Poland was bloodied and traumatized by World War II. Conquered and occupied by Nazi Germany, Poland is still licking its wounds and mourning its dead seven decades on.
Wartime Girls, a Polish television series now available on the ChaiFlicks streaming service, unfolds against the backdrop of these disastrous events.
Directed by Michal Rogalski and Karolina Syska, Wartime Girls begins on September 1, 1939 and focuses on the fate of three Polish women during this catastrophe. Eva (Ewka) is a petty thief. Irka works as a nurse. Both women are Catholics and live in Warsaw. Marysia, a violinist from Lodz, is Jewish.
In the first episode, German bombs fall on a prison, setting off explosions and prompting guards to release prisoners from cells. One of the escapees is Eva. At a hospital, patients and nurses, including Irka, run for their lives. In Lodz, German soldiers break into the apartment of Marysia’s upper middle-class family, threatening to kill her father.
The second segment opens in 1941 as Marysia (Aleksandra Pisula) escapes from the Nazi ghetto and visits her father’s lawyer. When she asks if she can stay at his house, he demurs, saying it is too risky. When she demands the $40,000 her father invested with him, he replies that the funds are safely in Switzerland. Detecting her desperation and anger, he gives Marysia the piddling sum of $200.
Marysia makes her way to Warsaw, where Eva (Vanessa Aleksander) proceeds to relieve her of her money. Feeling sorry for Marysia, whom she thinks is Jewish, Eva takes her under her wing.
The pair walk to the rustic home of Irka (Marta Mazurka), her mother and older brother. Irka, a kind-hearted soul whose fiancé in the Polish army has been missing since the start of the war, convinces her mother to hide Marysia after an ethnic German Pole tries to rape her. She reluctantly agrees to help Marysia when Irka observes she does not look Jewish.
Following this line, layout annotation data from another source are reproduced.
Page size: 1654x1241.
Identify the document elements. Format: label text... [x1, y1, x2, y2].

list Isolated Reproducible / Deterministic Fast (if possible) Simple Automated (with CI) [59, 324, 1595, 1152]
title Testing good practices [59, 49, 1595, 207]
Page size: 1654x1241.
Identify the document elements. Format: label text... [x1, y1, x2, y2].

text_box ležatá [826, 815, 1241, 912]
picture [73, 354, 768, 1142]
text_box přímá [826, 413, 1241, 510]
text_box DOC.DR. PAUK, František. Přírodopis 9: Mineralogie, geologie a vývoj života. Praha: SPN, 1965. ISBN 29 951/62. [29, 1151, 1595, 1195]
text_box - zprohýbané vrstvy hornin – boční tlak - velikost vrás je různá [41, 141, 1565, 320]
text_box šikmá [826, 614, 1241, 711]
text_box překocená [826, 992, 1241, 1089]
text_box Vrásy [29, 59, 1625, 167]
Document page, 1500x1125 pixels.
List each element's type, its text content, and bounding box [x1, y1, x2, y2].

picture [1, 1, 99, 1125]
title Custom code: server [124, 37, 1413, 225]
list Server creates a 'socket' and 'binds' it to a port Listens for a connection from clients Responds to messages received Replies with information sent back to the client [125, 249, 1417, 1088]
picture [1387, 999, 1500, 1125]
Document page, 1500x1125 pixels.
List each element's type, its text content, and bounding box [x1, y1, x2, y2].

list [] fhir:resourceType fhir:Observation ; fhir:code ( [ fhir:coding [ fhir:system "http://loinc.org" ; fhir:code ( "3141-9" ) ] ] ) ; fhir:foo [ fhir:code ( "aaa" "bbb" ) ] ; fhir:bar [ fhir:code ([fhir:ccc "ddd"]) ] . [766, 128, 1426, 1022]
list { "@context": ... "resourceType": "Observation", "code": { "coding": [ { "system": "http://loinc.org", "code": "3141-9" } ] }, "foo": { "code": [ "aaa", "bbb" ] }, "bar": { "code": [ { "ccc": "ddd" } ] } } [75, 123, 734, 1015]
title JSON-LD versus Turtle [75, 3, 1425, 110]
This is an important point. Polish Jews who had “good faces” and looked like Christians had a far better chance of surviving than Jews with “bad” Semitic faces. There is also another matter to consider, though Wartime Girls does not explicitly mention it. Poles caught helping Jews were often executed by the Germans.
Eventually, the three women become friends and join forces to wreak vengeance on the ethnic German Pole who attempted to violate Marysia.
Judging by the first three episodes, he is the only real villain in the show, apart from the Germans, of course. Holding ethnic German Poles responsible for all the atrocities committed by Polish citizens against Jews is really unfair and, more precisely, inaccurate.
During the course of the third episode, Irka, Eva and Marysia join the “organization,” which is not mentioned by name but which is probably the Home Army, which resisted the Nazi occupation. They are recruited by Irma’s brother, to whom Eva is romantically attracted.
On their first collective mission, they smash the windows of two photography shops displaying photos of German army soldiers.
Marysia embarks on a solo mission to rob a German officer of his weapons. She succeeds. But in an implausible subplot, the German, a man of culture, invites her to his flat to play classical music.
Despite this improbable turn, Wartime Girls is fairly gripping, offering viewers a realistic picture of what life was like for average Poles during Germany’s brutal occupation.